Some of the best reviews to-date use mixed methods in this way (see ‘Teenage pregnancy and social disadvantage: systematic review integrating controlled trials and qualitative studies’ by Angela Harden, Ginny Brunton, Adam Fletcher and Ann Oakley). But there are still important policy-relevant questions left unanswered, relating to the scale of implementation and how targeting occurs. So, in the final components of the review, we are providing a global portfolio review of 260 farmer field schools projects, and collecting data from 130 studies reporting on targeting and participation. The latter work is ongoing, but we expect it to provide useful information about important goals of some schools such as ability to reach women farmers. More generally, the analysis should help us understand whether those who have taken part in the impact evaluations are ‘typical’ farmers or not, and therefore how generalisable are our review findings.
Systematic reviewing, done right, has the potential to change the culture of development policymaking and research, as it has already done in other fields.

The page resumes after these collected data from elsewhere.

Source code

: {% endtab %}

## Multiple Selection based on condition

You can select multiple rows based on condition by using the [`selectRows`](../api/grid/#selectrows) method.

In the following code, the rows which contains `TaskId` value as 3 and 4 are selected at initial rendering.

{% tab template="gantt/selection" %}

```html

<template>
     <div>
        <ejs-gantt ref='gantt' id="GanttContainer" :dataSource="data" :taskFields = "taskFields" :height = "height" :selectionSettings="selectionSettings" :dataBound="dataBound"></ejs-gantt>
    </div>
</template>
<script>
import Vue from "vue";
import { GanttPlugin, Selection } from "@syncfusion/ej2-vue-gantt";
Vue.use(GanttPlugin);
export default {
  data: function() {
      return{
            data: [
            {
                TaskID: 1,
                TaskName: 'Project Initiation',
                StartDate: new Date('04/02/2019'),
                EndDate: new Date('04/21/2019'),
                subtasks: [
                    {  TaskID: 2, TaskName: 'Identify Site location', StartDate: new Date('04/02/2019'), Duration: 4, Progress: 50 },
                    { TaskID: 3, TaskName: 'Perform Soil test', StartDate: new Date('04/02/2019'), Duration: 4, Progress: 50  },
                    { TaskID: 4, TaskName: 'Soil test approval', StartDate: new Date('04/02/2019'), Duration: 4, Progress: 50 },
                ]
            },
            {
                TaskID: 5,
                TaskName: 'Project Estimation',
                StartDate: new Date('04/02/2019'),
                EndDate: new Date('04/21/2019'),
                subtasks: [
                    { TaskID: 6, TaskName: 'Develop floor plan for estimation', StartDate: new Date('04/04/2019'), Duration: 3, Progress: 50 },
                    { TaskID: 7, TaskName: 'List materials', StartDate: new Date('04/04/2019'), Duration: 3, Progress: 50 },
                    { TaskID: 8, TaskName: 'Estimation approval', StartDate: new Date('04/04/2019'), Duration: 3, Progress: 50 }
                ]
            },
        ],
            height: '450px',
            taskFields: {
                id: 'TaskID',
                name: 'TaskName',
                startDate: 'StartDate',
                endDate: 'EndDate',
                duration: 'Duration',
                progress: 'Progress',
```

Its main strengths are rigour and transparency, and these principles can be applied to answer a wide range of policy questions. Doing the ‘full’ evidence synthesis which we have undertaken for farmer field schools does require more resources. I encourage those interested to read Birte Snilstveit’s paper on going ‘Beyond Bare Bones’ in systematic reviews for options with different resource implications for effectiveness reviews, and to look out for 3ie’s farmer field schools review for an example of broader evidence synthesis.

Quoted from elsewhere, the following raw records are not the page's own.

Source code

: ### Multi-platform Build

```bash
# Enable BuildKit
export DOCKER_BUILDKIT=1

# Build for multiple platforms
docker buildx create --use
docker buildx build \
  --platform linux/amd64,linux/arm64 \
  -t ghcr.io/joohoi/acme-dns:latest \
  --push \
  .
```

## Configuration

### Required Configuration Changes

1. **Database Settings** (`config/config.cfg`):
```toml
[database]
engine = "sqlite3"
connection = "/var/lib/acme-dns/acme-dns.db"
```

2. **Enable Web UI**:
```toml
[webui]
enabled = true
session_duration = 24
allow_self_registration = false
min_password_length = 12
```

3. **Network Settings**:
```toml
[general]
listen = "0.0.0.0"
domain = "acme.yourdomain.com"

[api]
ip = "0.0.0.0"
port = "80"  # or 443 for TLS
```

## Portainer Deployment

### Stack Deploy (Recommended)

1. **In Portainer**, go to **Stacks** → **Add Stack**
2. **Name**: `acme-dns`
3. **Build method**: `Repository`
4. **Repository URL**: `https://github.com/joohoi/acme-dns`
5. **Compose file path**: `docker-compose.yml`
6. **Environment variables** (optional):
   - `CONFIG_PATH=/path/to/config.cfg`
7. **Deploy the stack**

I wrote this during the inspirational Evaluation Conclave meeting in Kathmandu in February 2013, where Kultar Singh Siddhu, Director, Sambodhi Research and Communications, presented the following quote from the Buddha as a mantra for evaluation. I think it’s also an apt description of why we should do and use systematic reviews:
“Believe nothing, because you have been told it… do not believe merely out of respect for the teacher. But whatsoever, after due examination and analysis, you find to be kind, conducive to the good, the benefit, the welfare of all beings – that doctrine take as your guide.”